Fed Chairman Ben S. Bernanke is trying to bring down an unemployment rate stuck above 8 percent since February 2009. The central bank said it will make open-ended purchases of $40 billion of mortgage debt a month and hold the benchmark interest rate near zero at least through mid-2015. European Central Bank President Mario Draghi said Sept. 6 that policy makers agreed to an unlimited bond-purchase program, the same week in which China approved a $158 billion subways-to-roads construction plan.
Commodities will keep rising because of global stimulus actions and “possible supply shocks,” according to Fredrik Nerbrand, HSBC’s global head of asset allocation. The Fed’s plan for a third round of debt buying, known as quantitative easing, has “accelerated the momentum” for raw materials, Nannette Hechler-Fayd’herbe, Credit Suisse Group’s head of global financial markets research, said in a report Sept. 14. Prices will rise into the fourth quarter, Citigroup analysts led by Heath Jansen said in a report the same day.

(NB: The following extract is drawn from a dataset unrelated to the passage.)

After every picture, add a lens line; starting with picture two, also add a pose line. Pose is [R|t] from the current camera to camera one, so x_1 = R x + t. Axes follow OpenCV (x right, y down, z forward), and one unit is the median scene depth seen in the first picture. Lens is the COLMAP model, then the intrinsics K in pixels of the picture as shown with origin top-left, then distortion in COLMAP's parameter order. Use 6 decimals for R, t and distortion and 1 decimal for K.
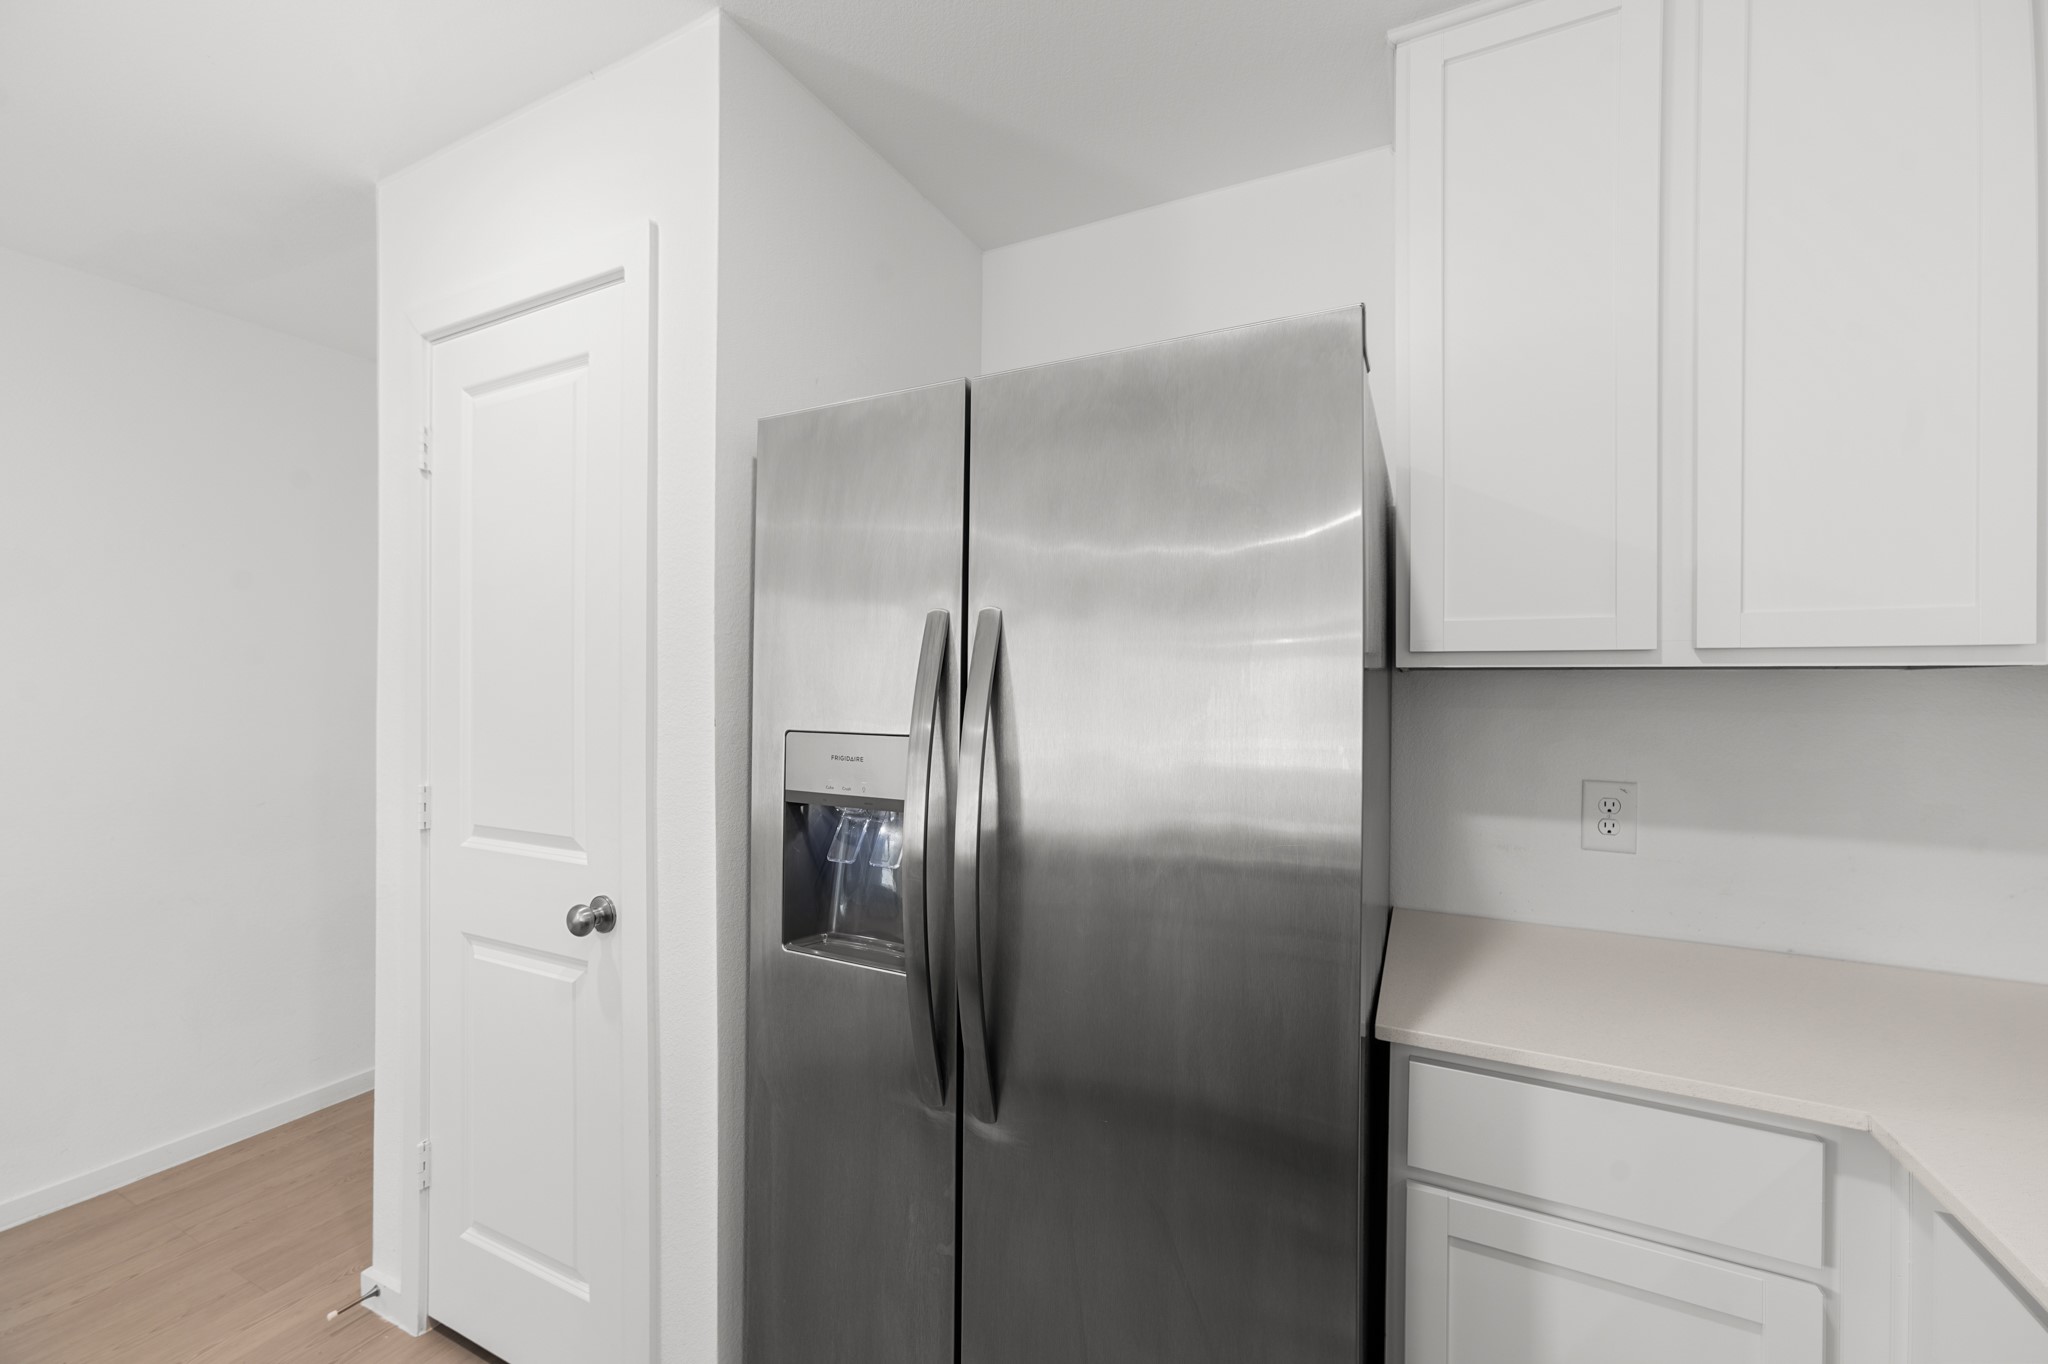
lens RADIAL K [[815.0, 0, 1030.8], [0, 815.0, 677.6], [0, 0, 1]] dist [-0.028742, 0.019703]
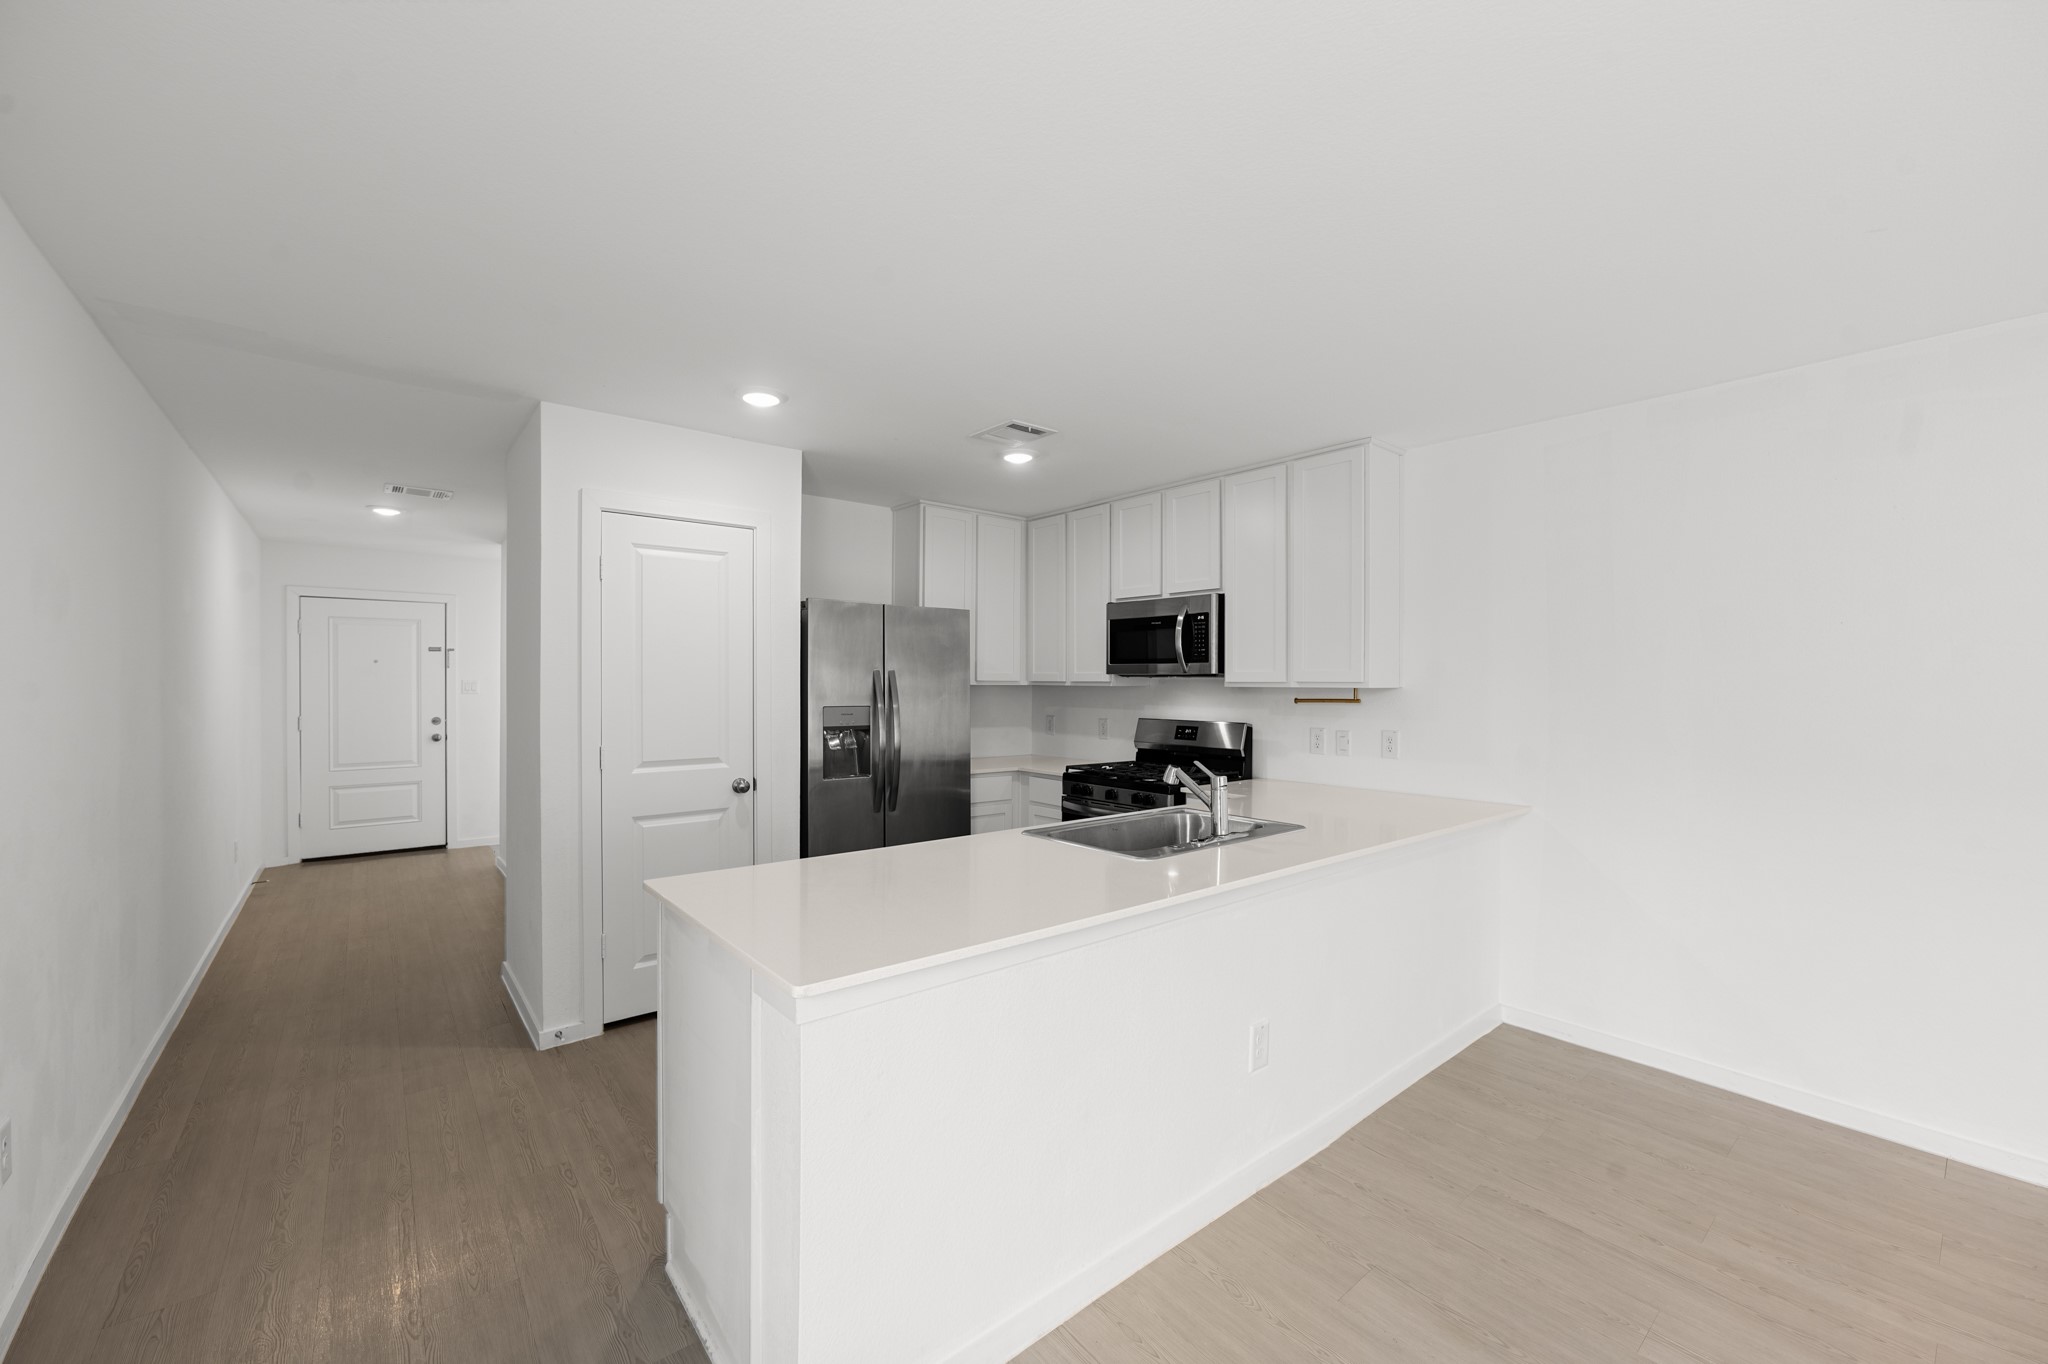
lens RADIAL K [[815.0, 0, 1030.8], [0, 815.0, 677.6], [0, 0, 1]] dist [-0.028742, 0.019703]
pose [[0.404780, 0.004660, 0.914402, -2.534704], [-0.005662, 0.999981, -0.002590, -0.033956], [-0.914397, -0.004129, 0.404798, -0.833775]]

The Fed’s plan won’t do enough to restore economic growth, according to James Dailey, who manages $215 million at TEAM Financial Asset Management LLC in Harrisburg, Pennsylvania.

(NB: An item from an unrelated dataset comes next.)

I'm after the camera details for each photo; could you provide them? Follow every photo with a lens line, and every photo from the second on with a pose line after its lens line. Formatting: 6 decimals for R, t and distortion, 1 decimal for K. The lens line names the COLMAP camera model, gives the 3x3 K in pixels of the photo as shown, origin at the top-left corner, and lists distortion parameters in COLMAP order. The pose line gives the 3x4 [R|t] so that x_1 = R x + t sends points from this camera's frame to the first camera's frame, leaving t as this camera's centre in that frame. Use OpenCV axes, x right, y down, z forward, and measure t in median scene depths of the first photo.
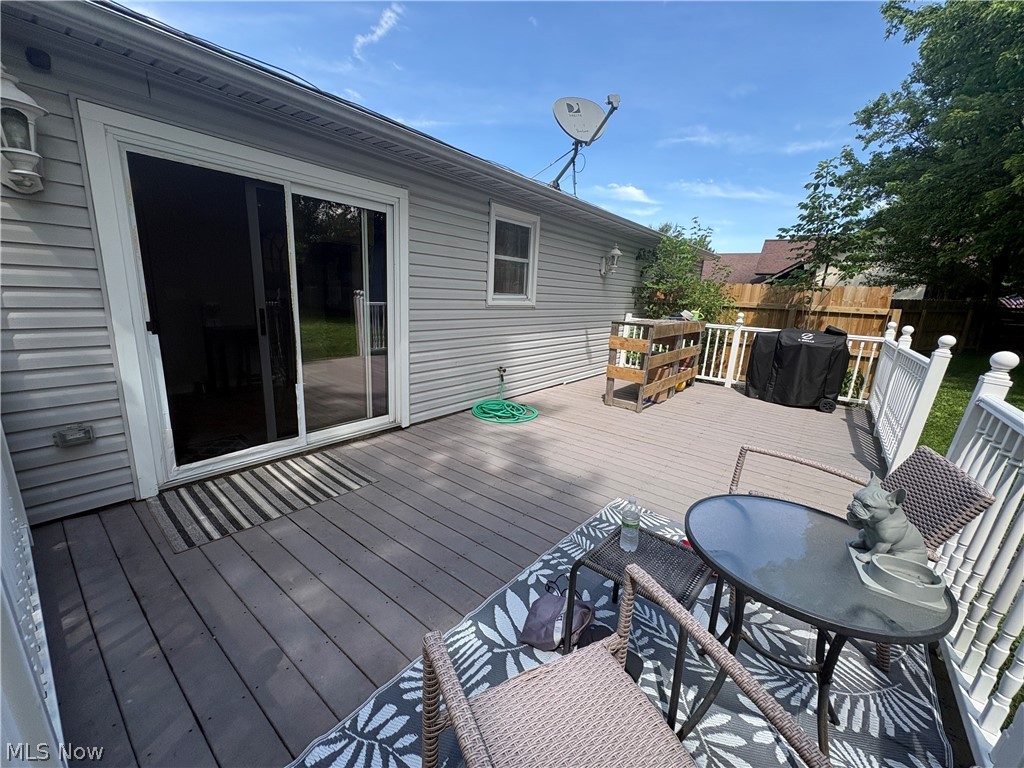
lens RADIAL K [[409.9, 0, 521.6], [0, 409.9, 388.7], [0, 0, 1]] dist [-0.000505, 0.000073]
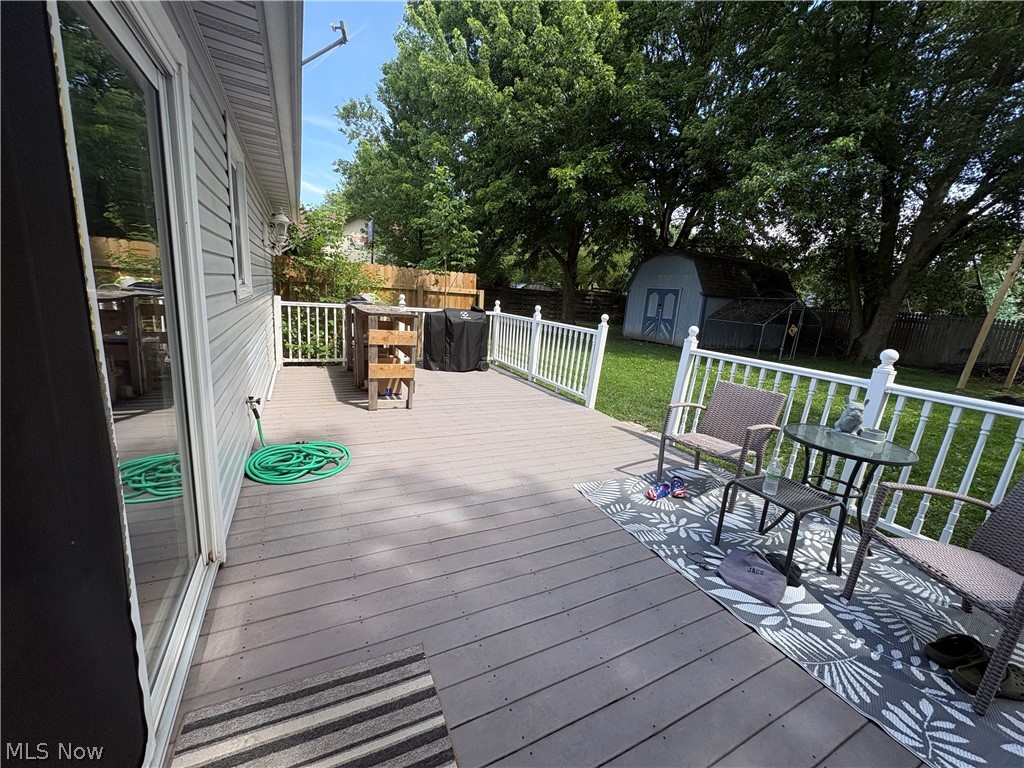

U.S. industrial production shrank last month by the most since March 2009, Fed figures showed Sept. 14. Manufacturing shrank for a third month in August, the longest decline since the recession ended in 2009, a report from the Tempe, Arizona-based Institute for Supply Management showed Sept. 4.
China’s industrial output in August grew at the slowest pace in three years, the National Bureau of Statistics said Sept. 9, and imports unexpectedly fell, the customs bureau said the next day. The country is the world’s biggest consumer of metals and energy. The U.S., the biggest economy, is the top user of corn and crude oil.

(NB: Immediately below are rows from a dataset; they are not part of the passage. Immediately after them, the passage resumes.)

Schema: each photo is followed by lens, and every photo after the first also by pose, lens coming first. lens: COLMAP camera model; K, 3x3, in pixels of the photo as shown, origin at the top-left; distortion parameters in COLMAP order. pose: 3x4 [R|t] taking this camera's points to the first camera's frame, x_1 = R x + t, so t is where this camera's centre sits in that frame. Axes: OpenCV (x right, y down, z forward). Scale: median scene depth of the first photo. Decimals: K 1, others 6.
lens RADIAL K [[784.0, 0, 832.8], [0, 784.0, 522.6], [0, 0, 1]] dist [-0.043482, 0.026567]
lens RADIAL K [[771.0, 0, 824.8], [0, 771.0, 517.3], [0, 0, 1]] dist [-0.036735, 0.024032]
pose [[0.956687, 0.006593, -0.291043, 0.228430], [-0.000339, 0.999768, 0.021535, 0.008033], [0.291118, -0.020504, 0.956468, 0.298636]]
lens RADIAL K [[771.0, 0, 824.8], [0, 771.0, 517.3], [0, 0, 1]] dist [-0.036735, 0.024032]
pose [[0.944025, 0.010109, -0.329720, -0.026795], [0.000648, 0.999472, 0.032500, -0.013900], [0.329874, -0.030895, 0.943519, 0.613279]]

The Fed “may be able to change the course of the Titanic by a little bit, but it can’t keep it from hitting the iceberg,” Dailey said. “The hope is that we not only get inflation, but that the policies will actually work in helping the economy. But the data continues to disappoint. It’s not clear how this policy would lead to better jobs numbers.”
Investors added $1.77 billion to raw-material funds in the week ended Sept. 12, the most in 32 weeks, according to EPFR Global. Precious metals accounted for $924 million of the inflows, the Cambridge, Massachusetts-based company said.
The S&P GSCI has jumped 25 percent since reaching this year’s low on June 22, driving the gauge into a bull market in the fastest turnaround since the depths of the financial crisis four years ago. The measure surged 92 percent from the end of 2008 through June 2011 as the Fed bought $2.3 trillion of debt in the first two rounds of quantitative easing and held borrowing costs at a record low.
Copper investors were the most bullish since early April, the CFTC data showed. Prices reached a four-month high on Sept. 14 in New York as the stimulus plans boosted demand prospects. Refined production of the metal fell short of consumption by 241,000 metric tons last year, the International Copper Study Group said last week. Supplies will also trail demand this year and next, Barclays Plc said in a report Sept. 12.
Gold bets jumped 14 percent to 165,724 contracts. Prices in New York, which climbed to a six-month high of $1,780.20 an ounce on Sept. 14, closed at $1,770.60 on the Comex today. Crude-oil holdings rose for a fourth straight week to 203,324 contracts, the longest increase since February. Futures rose above $100 a barrel last week for the first time since May.
Platinum wagers climbed 11 percent to 24,205 contracts, the highest since May 2011. Futures rose for 10 straight sessions in New York before falling today. South African workers at a Lonmin Plc mine and nearby operations of Anglo American Platinum Ltd., the biggest producer, are holding protests over pay.
“The Fed statement does change things,” said Jack Ablin, who helps oversee about $60 billion of assets as chief investment officer of BMO Private Bank in Chicago. “It really shows the Fed’s unwavering desire to inflate asset prices, and commodities will certainly be part of that.”